• [INPUT FOR THIS TASK]
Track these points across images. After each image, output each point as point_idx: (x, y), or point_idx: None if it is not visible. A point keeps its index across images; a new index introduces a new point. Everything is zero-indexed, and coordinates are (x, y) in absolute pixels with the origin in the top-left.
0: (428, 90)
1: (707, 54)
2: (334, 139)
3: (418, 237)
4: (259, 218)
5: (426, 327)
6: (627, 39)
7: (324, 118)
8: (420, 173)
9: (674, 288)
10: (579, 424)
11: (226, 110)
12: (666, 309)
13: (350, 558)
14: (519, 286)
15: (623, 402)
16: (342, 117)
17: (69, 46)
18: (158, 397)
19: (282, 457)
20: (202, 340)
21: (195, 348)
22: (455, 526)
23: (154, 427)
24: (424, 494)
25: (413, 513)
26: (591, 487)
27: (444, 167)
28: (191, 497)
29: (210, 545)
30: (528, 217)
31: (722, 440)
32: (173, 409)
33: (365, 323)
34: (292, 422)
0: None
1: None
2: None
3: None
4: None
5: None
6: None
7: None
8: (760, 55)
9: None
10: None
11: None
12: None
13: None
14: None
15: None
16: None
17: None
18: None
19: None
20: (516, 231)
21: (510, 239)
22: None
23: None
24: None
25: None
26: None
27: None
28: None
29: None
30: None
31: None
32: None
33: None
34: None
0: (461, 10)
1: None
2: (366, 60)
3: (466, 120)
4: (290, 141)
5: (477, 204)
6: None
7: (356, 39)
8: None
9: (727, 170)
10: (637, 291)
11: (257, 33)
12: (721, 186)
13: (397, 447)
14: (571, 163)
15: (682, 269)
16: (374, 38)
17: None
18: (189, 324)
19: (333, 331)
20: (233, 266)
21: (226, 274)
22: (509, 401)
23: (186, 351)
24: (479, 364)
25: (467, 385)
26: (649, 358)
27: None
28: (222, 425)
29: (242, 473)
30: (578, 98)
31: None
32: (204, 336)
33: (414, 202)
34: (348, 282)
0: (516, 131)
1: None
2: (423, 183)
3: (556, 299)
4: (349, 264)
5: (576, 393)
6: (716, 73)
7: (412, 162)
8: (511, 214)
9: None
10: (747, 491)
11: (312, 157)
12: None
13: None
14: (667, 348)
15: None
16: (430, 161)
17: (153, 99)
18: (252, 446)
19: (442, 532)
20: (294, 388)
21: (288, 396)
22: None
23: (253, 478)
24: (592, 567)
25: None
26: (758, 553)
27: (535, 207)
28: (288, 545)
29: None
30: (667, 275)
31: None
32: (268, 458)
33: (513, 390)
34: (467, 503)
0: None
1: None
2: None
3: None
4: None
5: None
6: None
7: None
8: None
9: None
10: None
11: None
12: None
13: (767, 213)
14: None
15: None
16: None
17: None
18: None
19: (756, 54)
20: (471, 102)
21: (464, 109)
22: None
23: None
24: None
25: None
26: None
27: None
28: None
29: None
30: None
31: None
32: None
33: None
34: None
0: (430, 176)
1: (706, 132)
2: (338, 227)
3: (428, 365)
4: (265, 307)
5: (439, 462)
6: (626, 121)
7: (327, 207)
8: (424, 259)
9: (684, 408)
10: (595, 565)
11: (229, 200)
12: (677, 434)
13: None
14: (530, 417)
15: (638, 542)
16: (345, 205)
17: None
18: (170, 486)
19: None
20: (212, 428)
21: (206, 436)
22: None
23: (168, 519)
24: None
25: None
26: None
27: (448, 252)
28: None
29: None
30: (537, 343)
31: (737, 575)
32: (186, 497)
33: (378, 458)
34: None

• [WHAT NEEDS TO BE DONE] Format every row above as a JSON list of strings, one string per row, leaving out any blank lines.

• [COMPLETE OUTPUT]
[
  "Track these points across images. After each image, output each point as point_idx: (x, y), or point_idx: None if it is not visible. A point keeps its index across images; a new index introduces a new point. Everything is zero-indexed, and coordinates are (x, y) in absolute pixels with the origin in the top-left.",
  "0: (428, 90)",
  "1: (707, 54)",
  "2: (334, 139)",
  "3: (418, 237)",
  "4: (259, 218)",
  "5: (426, 327)",
  "6: (627, 39)",
  "7: (324, 118)",
  "8: (420, 173)",
  "9: (674, 288)",
  "10: (579, 424)",
  "11: (226, 110)",
  "12: (666, 309)",
  "13: (350, 558)",
  "14: (519, 286)",
  "15: (623, 402)",
  "16: (342, 117)",
  "17: (69, 46)",
  "18: (158, 397)",
  "19: (282, 457)",
  "20: (202, 340)",
  "21: (195, 348)",
  "22: (455, 526)",
  "23: (154, 427)",
  "24: (424, 494)",
  "25: (413, 513)",
  "26: (591, 487)",
  "27: (444, 167)",
  "28: (191, 497)",
  "29: (210, 545)",
  "30: (528, 217)",
  "31: (722, 440)",
  "32: (173, 409)",
  "33: (365, 323)",
  "34: (292, 422)",
  "0: None",
  "1: None",
  "2: None",
  "3: None",
  "4: None",
  "5: None",
  "6: None",
  "7: None",
  "8: (760, 55)",
  "9: None",
  "10: None",
  "11: None",
  "12: None",
  "13: None",
  "14: None",
  "15: None",
  "16: None",
  "17: None",
  "18: None",
  "19: None",
  "20: (516, 231)",
  "21: (510, 239)",
  "22: None",
  "23: None",
  "24: None",
  "25: None",
  "26: None",
  "27: None",
  "28: None",
  "29: None",
  "30: None",
  "31: None",
  "32: None",
  "33: None",
  "34: None",
  "0: (461, 10)",
  "1: None",
  "2: (366, 60)",
  "3: (466, 120)",
  "4: (290, 141)",
  "5: (477, 204)",
  "6: None",
  "7: (356, 39)",
  "8: None",
  "9: (727, 170)",
  "10: (637, 291)",
  "11: (257, 33)",
  "12: (721, 186)",
  "13: (397, 447)",
  "14: (571, 163)",
  "15: (682, 269)",
  "16: (374, 38)",
  "17: None",
  "18: (189, 324)",
  "19: (333, 331)",
  "20: (233, 266)",
  "21: (226, 274)",
  "22: (509, 401)",
  "23: (186, 351)",
  "24: (479, 364)",
  "25: (467, 385)",
  "26: (649, 358)",
  "27: None",
  "28: (222, 425)",
  "29: (242, 473)",
  "30: (578, 98)",
  "31: None",
  "32: (204, 336)",
  "33: (414, 202)",
  "34: (348, 282)",
  "0: (516, 131)",
  "1: None",
  "2: (423, 183)",
  "3: (556, 299)",
  "4: (349, 264)",
  "5: (576, 393)",
  "6: (716, 73)",
  "7: (412, 162)",
  "8: (511, 214)",
  "9: None",
  "10: (747, 491)",
  "11: (312, 157)",
  "12: None",
  "13: None",
  "14: (667, 348)",
  "15: None",
  "16: (430, 161)",
  "17: (153, 99)",
  "18: (252, 446)",
  "19: (442, 532)",
  "20: (294, 388)",
  "21: (288, 396)",
  "22: None",
  "23: (253, 478)",
  "24: (592, 567)",
  "25: None",
  "26: (758, 553)",
  "27: (535, 207)",
  "28: (288, 545)",
  "29: None",
  "30: (667, 275)",
  "31: None",
  "32: (268, 458)",
  "33: (513, 390)",
  "34: (467, 503)",
  "0: None",
  "1: None",
  "2: None",
  "3: None",
  "4: None",
  "5: None",
  "6: None",
  "7: None",
  "8: None",
  "9: None",
  "10: None",
  "11: None",
  "12: None",
  "13: (767, 213)",
  "14: None",
  "15: None",
  "16: None",
  "17: None",
  "18: None",
  "19: (756, 54)",
  "20: (471, 102)",
  "21: (464, 109)",
  "22: None",
  "23: None",
  "24: None",
  "25: None",
  "26: None",
  "27: None",
  "28: None",
  "29: None",
  "30: None",
  "31: None",
  "32: None",
  "33: None",
  "34: None",
  "0: (430, 176)",
  "1: (706, 132)",
  "2: (338, 227)",
  "3: (428, 365)",
  "4: (265, 307)",
  "5: (439, 462)",
  "6: (626, 121)",
  "7: (327, 207)",
  "8: (424, 259)",
  "9: (684, 408)",
  "10: (595, 565)",
  "11: (229, 200)",
  "12: (677, 434)",
  "13: None",
  "14: (530, 417)",
  "15: (638, 542)",
  "16: (345, 205)",
  "17: None",
  "18: (170, 486)",
  "19: None",
  "20: (212, 428)",
  "21: (206, 436)",
  "22: None",
  "23: (168, 519)",
  "24: None",
  "25: None",
  "26: None",
  "27: (448, 252)",
  "28: None",
  "29: None",
  "30: (537, 343)",
  "31: (737, 575)",
  "32: (186, 497)",
  "33: (378, 458)",
  "34: None"
]